Japanese historian (born 1930)

Yoshinobu Shiba (斯波義信, Shiba Yoshinobu) (born 20 October 1930) is a retired Japanese historian of China and professor emeritus of Osaka University, who specializes in Song dynasty history. A member of the Japan Academy, he has received the Order of Culture, Order of the Sacred Treasure, and Person of Cultural Merit in Japan. In 2018, he jointly received the Tang Prize in Sinology with Stephen Owen, "for his mastery and depth of insight in Chinese social-economic history achieved through his original theoretical lens that fuses the distinctive fortes of Chinese, Japanese, and Western scholarship."

== Education ==
Shiba holds a BA, MA, and PhD from the University of Tokyo.

== Academic career ==
Several of his specialist works have been translated into English, including the landmark study Commerce and Society in Sung China (1968, abridged English translation published in 1970), which remains a respected work on Chinese economic history. He has written two chapters that have been translated into English that describe the long-term economic and environmental history of the plains of northern Zhejiang.

==Publications==

=== Books ===
- Commerce and Society in Sung China (translated by Mark Elvin).

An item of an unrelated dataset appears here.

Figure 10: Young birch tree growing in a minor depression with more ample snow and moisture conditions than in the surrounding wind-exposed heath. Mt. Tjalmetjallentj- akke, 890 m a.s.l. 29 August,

Ann Arbor: University of Michigan Press, 1970. Commerce and Society in Sung China (translation)
- "Ningbo and its Hinterland," pp. 391–439, In G. William Skinner, ed., The City in Late Imperial China. Stanford: Stanford University Press, 1977.
- “Environment versus Water Control: The Case of the Southern Hangzhou Bay Area from the Mid-Tang through the Qing.” In Sediments of Time: Environment and Society in Chinese History, edited by Mark Elvin and Liu Tsui-jung 劉翠榮, 135–64. Cambridge: Cambridge University Press, 1998.